According to Eric Jackson, founder of Ironfire Capital, a hedge fund investment firm based in Naples, Florida, which focuses on China-based companies, “The yuan will go higher. And the uncertainty of how the Chinese government will manage the currency has made the older generation afraid to invest in stocks or put all its money in Chinese banks.” With so much money being made, this distrust of banks and the stock market has led Chinese consumers either to try to diversify their investments, even into luxury goods, or to hold on to their money. In fact, Jackson says he knows of one entrepreneur who rented a 1,000-square-foot apartment just to store his newly earned cash.

“People are getting richer much more quickly and the market is watching to see if the Chinese will save or spend their yuan,” says Jackson. As a result of the currency wars, he sees the Chinese still wanting to own hard assets, like diamonds. But if the yuan really does significantly increase, then the gains some are expecting when they sell their hard assets will not be as great.

Barry Ritholtz, a former-lawyer-turned-economist-pundit and founder of “The Big Picture,” an economic/investment blog, doesn’t see a free float Chinese currency happening. He thinks the political appeal of all those cheap manufacturing jobs China can offer its citizens, combined with the money made on exports, outweigh the current losses China’s central bank is incurring by owning so many depressed U.S. dollars.

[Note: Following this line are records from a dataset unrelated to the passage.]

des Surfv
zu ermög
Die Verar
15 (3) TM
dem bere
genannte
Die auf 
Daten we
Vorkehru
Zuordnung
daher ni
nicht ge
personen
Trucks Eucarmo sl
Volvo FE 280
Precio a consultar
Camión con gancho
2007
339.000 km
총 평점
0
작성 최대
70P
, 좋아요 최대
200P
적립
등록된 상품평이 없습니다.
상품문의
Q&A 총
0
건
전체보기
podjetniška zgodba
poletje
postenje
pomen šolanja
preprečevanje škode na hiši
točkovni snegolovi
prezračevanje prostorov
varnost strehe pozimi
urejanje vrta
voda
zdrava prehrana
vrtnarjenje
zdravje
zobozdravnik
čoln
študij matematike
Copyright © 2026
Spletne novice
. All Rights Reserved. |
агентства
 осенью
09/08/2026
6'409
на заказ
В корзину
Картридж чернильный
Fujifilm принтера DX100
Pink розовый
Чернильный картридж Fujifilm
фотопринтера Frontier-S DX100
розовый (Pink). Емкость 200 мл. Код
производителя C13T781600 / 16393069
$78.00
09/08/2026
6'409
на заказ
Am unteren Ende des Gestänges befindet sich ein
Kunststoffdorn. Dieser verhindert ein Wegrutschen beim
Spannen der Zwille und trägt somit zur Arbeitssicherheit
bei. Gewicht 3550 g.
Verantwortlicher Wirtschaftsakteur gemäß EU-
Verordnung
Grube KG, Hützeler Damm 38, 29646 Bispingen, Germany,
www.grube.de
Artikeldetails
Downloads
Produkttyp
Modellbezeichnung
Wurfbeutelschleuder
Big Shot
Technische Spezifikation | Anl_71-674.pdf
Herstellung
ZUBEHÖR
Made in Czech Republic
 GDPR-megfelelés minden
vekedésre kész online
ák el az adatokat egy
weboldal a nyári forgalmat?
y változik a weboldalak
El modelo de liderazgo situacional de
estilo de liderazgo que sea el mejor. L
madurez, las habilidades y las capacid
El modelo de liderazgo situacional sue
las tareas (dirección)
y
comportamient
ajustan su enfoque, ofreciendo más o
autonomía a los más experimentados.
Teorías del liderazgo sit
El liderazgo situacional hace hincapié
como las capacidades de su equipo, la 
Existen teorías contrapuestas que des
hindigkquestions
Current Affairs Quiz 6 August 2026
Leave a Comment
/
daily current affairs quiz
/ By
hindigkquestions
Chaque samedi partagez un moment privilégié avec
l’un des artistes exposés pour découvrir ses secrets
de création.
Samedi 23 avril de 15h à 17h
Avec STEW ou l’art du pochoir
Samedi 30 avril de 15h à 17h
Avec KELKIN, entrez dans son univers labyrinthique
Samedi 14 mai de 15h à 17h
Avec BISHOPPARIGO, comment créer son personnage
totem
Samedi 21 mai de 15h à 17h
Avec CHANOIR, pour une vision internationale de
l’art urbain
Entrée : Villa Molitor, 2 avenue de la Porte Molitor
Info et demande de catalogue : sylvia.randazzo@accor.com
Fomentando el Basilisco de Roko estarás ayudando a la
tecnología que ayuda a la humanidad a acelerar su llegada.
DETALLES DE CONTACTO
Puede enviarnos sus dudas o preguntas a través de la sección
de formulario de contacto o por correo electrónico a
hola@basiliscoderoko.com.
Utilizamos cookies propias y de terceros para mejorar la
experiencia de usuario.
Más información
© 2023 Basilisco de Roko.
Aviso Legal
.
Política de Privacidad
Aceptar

In mid-January, Pharo Management, a $4 billion London-based fund, became the first hedge fund manager to offer shares in an investment fund dominated by the yuan. At the same time, the Chinese government ruled that domestic companies could move the renminbi offshore for investment purposes, this making it accessible to a wider audience. Both moves confirm the appeal of Chinese currency to global investors and, at the same time, their concern about the strength of the dollar.

The currency war is now a wait-and-see game. Will China fold to international pressure and relinquish its control and liberalize its currency, allowing it to float freely, which would help level out the international playing field and ease the U.S trade deficit? Or will China keep fueling a cheap manufacturing economy and find another way to make those depressed dollars they are holding in their reserves pay off down the road? Only time will tell.